── SELECTED EXCERPT ──
Dry…

We dropped by here again for brunch one morning last week and my missus had their curry mee special (RM8.00)…

Bus Terminal Food Court curry mee special

I’ve tried it before and yes, it was nice but with all that santan (coconut milk), I found it a little too lemak (rich) for me so it has never really been my favourite here, there or anywhere. Given a choice, I would much sooner go for our own Sarawak or Kuching laksa.

Well, my intention of dropping by was to give their pan mee a try. I’ve had the soupy version here before but though I thought it was quite nice, I have never been a fan of pan mee in soup so I never ordered that ever again. Somehow, the idea of fried ikan bilis (dried anchovies) in soup does not quite appeal to me. However, the last time we were here, I saw somebody having it dry and I made up my mind there and then that I would come back to give it a try…and so I did.
───
#### ACTIONS TO TAKE
a. The food court post glosses some local words in parentheses. List each of those words along with the English meaning the post gives.
b. Resume the food court post after its last sentence, in the same voice.
── ROWS ──
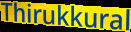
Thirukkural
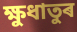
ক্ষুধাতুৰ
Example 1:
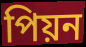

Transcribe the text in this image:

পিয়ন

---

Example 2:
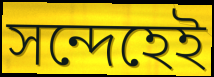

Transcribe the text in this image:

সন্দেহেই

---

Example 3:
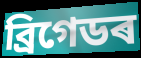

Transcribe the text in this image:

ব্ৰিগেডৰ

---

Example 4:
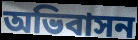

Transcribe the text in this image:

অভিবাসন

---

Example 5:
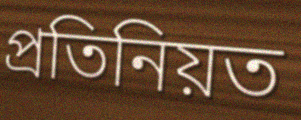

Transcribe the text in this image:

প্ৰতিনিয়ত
───
── ROWS ──
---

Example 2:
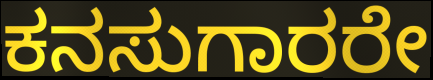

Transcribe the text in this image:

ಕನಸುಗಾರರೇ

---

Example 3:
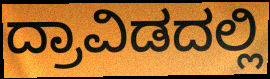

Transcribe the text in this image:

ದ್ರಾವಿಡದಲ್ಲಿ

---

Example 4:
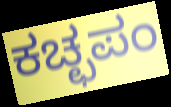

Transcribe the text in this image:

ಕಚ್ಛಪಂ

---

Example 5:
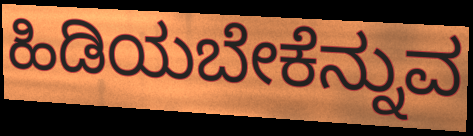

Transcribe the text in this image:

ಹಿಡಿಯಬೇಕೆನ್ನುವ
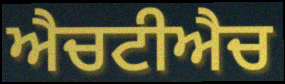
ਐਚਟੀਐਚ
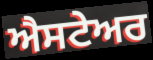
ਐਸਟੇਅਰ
───
── ROWS ──
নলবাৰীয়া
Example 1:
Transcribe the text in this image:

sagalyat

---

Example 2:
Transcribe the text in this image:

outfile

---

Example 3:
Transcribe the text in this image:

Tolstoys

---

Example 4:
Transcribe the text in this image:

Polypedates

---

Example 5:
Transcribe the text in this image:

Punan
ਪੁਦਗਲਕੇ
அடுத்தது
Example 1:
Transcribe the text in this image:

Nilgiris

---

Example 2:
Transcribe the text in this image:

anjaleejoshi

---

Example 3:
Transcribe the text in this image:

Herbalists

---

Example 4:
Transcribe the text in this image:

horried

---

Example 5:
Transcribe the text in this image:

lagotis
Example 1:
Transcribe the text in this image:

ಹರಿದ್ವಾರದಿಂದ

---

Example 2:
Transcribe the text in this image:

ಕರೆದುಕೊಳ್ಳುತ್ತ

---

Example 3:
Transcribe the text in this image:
───
#### RESULTS FOR THE EXERCISE
a.
santan: coconut milk
lemak: rich
ikan bilis: dried anchovies

b.
I loved the one here but they closed down the place and carried out some renovation works. Sadly, when it reopened, the lady who was running the stall and selling that did not come back. I don’t know if she had called it a day or moved elsewhere.

Luckily, the wife was around…

Handmade noodles for pan mee

…and she had her daughter to lend a hand. Usually, around the end of the month when the hubby is away doing his own business, the stall would not be open…and there she was rolling the handmade noodles for my pan mee order (RM5.00)…

Bus Terminal Food Court pan mee, dry 1

…which came in no time at all.

I got a huge plate of the noodles…

Bus Terminal Food Court pan mee, dry 2

…and they sure were very generous with the ikan bilis (fried anchovies). It doesn’t come cheap these days, not at all.

The very nice soup came in a little bowl…

Bus Terminal Food Court pan mee dry, the soup

…with the cangkuk manis and two fish balls and two meat balls. I sure enjoyed that though I would have liked the bowl a little bigger. Hehehehe!!! The noodles, tossed with the fried ikan bilis and whatever other ingredients…

Bus Terminal Food Court pan mee, dry 3

…tasted great and went especially well with the cili padi in light soy sauce dip that came with it.

 Yes, it was good and I wouldn’t mind dropping by here again for this.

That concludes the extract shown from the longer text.